Oracle Corporation bought an ailing Sun Microsystems in January 2010 for US$7.4 billion. Can Oracle's CEO Larry Ellison turn the once-great company back around?
Ellison says he has already stopped the carnage at Sun, less than four months after the sale closed in January. "Their management made some very bad decisions that damaged their business and allowed us to buy them for a bargain price," he told Reuters.
...In typical Ellison fashion, he took a hands-on approach to the integration, choosing to meet directly with technical managers at Sun as often as four days a week to diagnose its problems, rather than delegating the work to underlings.
...When Ellison started scrutinizing Sun, he says he found plenty wrong: lots of waste among the billions of dollars that had gone into R&D in recent years. The hardware maker had cut back the sales staff that sold its most profitable products, including its business computers and storage equipment, causing sales and earnings to decline. It operated an antiquated manufacturing and distribution system. It regularly sold hardware and software at a loss, sometimes losing more than $1 million on a single deal.
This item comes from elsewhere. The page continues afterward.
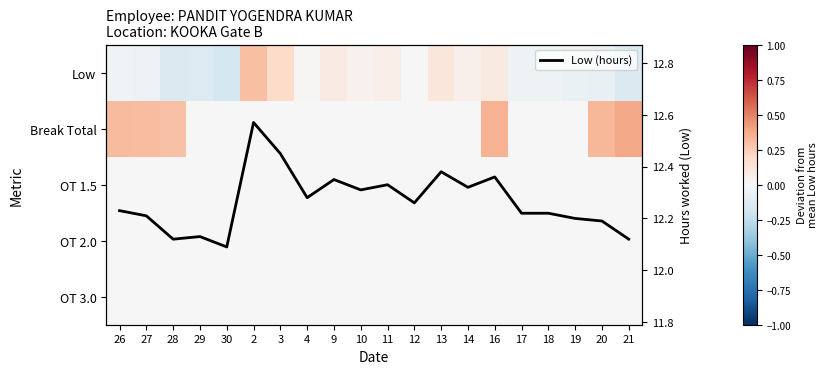

Rank the categories by Low value from highest to lowest.

2, 3, 13, 16, 9, 11, 14, 10, 4, 12, 26, 17, 18, 27, 19, 20, 29, 28, 21, 30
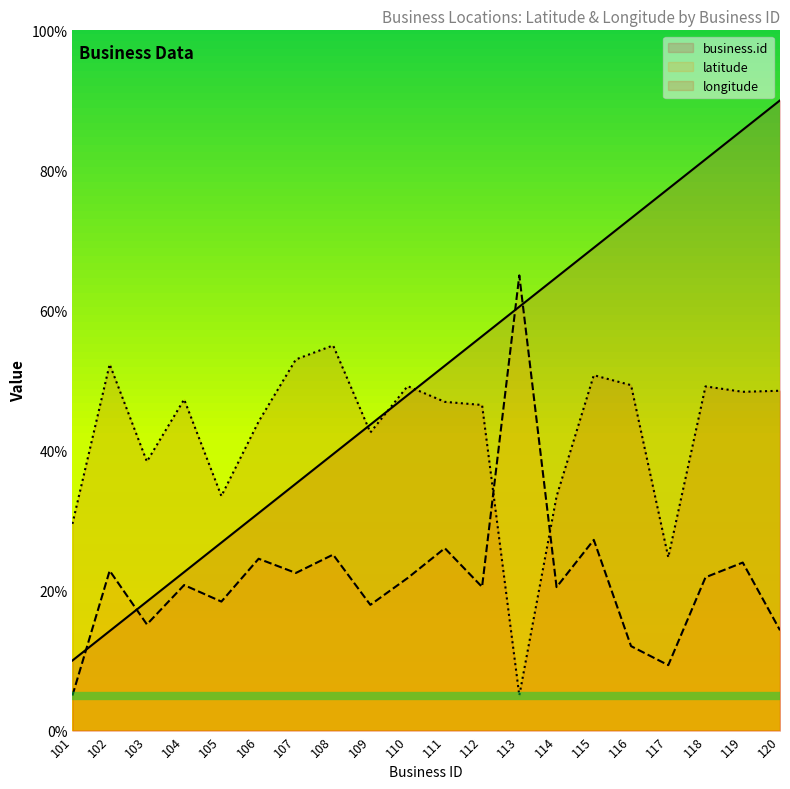

How many lines are shown in the chart?

3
...Ellison says he learned that Sun's pony-tailed chief executive, Jonathan Schwartz, ignored problems as they escalated, made poor strategic decisions and spent too much time working on his blog, which Sun translated into 11 languages.
"The underlying engineering teams are so good, but the direction they got was so astonishingly bad that even they couldn't succeed," said Ellison. "Really great blogs do not take the place of great microprocessors. Great blogs do not replace great software. Lots and lots of blogs does not replace lots and lots of sales."